» **Faça o seguinte**
1: Segundo o texto sobre a vacina de Oxford, por que o corpo de quem recebe a vacina conseguiria neutralizar o vírus? Responda em uma a três frases.
2: Dê continuidade ao texto sobre a vacina de Oxford a partir do ponto em que ele termina.

Responsável pela formulação, a Universidade de Oxford assinou, em abril, um contrato com a empresa farmacêutica britânica AstraZeneca, sediada em Cambridge, para ampliar a escala de produção, testar em pessoas, produzir e distribuir a vacina, desde que apresente resultados satisfatórios. A empresa recebeu US$ 1,2 bilhão do governo dos Estados Unidos para acelerar o trabalho.

No fim de junho, o ministro interino da Saúde, Eduardo Pazuello, anunciou a assinatura iminente de um contrato para produção no Brasil dessa vacina, por meio do Bio-Manguinhos.

Chamada inicialmente de ChAdOx1 nCoV-19 e depois de AZD1222, a vacina de Oxford consiste de outro tipo de vírus, um adenovírus, usado como estrutura de vacinas. Nele foi implantado um gene que induz a produção de uma proteína da superfície do vírus Sars-CoV-2, capaz de estimular a produção de anticorpos, principalmente de imunoglobulinas do tipo G (IgG). Desse modo, o organismo seria capaz de neutralizar a ação do vírus, em caso de infecção.

Essa formulação evitou a pneumonia causada por esse coronavírus nos nove macacos Rhesus usados em um experimento, de acordo com um artigo de pesquisadores da Universidade de Oxford e dos Institutos Nacionais de Saúde (NIH), dos Estados Unidos, publicado como preprint em 13 de maio no repositório bioRxiv. Pesquisadores dos Estados Unidos e do Reino Unido contestaram os resultados e observaram que a proteção contra o vírus nos animais tratados teria sido a mesma que nos não tratados.

» **Material fornecido**

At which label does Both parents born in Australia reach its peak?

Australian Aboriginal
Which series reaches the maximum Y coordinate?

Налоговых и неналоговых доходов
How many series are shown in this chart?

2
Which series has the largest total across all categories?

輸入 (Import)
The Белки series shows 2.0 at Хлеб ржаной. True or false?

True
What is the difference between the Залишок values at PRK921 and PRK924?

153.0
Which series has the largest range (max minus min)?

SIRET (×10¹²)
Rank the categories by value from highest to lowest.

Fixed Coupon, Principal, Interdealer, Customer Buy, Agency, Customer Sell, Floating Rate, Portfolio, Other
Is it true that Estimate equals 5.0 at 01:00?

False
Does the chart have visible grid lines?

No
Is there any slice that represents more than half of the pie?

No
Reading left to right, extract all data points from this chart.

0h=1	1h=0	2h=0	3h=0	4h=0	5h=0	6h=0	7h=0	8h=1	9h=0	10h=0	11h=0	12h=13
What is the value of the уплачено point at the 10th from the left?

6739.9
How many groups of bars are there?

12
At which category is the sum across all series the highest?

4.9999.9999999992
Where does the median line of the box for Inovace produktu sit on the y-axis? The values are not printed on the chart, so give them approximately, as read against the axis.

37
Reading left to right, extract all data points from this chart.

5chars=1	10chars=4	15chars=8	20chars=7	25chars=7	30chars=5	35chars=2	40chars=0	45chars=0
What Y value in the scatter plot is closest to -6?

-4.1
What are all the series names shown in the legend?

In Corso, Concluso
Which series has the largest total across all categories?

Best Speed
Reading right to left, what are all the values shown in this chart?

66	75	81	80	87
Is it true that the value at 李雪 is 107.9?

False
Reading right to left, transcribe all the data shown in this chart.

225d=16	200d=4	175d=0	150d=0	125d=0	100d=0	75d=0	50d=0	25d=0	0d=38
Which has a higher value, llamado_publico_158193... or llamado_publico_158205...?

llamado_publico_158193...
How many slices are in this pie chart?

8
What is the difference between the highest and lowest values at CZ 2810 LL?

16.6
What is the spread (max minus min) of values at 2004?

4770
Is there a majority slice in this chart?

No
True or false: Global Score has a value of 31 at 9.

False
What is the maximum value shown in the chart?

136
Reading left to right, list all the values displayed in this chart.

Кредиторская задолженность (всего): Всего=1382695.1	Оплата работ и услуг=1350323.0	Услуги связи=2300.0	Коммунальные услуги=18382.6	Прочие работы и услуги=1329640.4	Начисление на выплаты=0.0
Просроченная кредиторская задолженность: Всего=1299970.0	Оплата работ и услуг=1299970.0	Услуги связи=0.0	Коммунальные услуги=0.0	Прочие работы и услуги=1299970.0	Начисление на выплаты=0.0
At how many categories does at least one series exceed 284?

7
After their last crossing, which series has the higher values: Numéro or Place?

» **Respostas**
1: No adenovírus usado como estrutura da vacina foi colocado um gene que faz o corpo produzir uma proteína da superfície do Sars-CoV-2. Essa proteína estimula a produção de anticorpos, principalmente do tipo IgG. Assim, em caso de infecção, o organismo seria capaz de neutralizar a ação do vírus.

2:
As duas primeiras etapas de avaliação em seres humanos, a fase 1, de segurança de uso, e 2, de eficácia, começaram em abril, com cerca de 1,1 mil voluntários saudáveis, com idades entre 18 e 55 anos, em centros médicos do sul da Inglaterra. 

Ao planejar as etapas seguintes, o imunologista Andrew Pollard, o coordenador desse trabalho na Universidade de Oxford, começou a planejar testes com um grupo maior de pessoas e também em outros países, de acordo com as exigências para aprovação de um produto desse tipo. No início de maio, ele ligou para a infectologista brasileira Sue Ann Costa Clemens, coordenadora do Instituto de Saúde Global da Universidade de Siena, na Itália, e consultora da Fundação Bill e Melinda Gates, com quem já havia trabalhado, e pediu ajuda para encontrar centros de pesquisa interessados em testar a vacina no Brasil, um dos países com mais casos de Covid-19 no mundo. Clemens entrou em contato com ex-professores da Unifesp, onde havia estudado.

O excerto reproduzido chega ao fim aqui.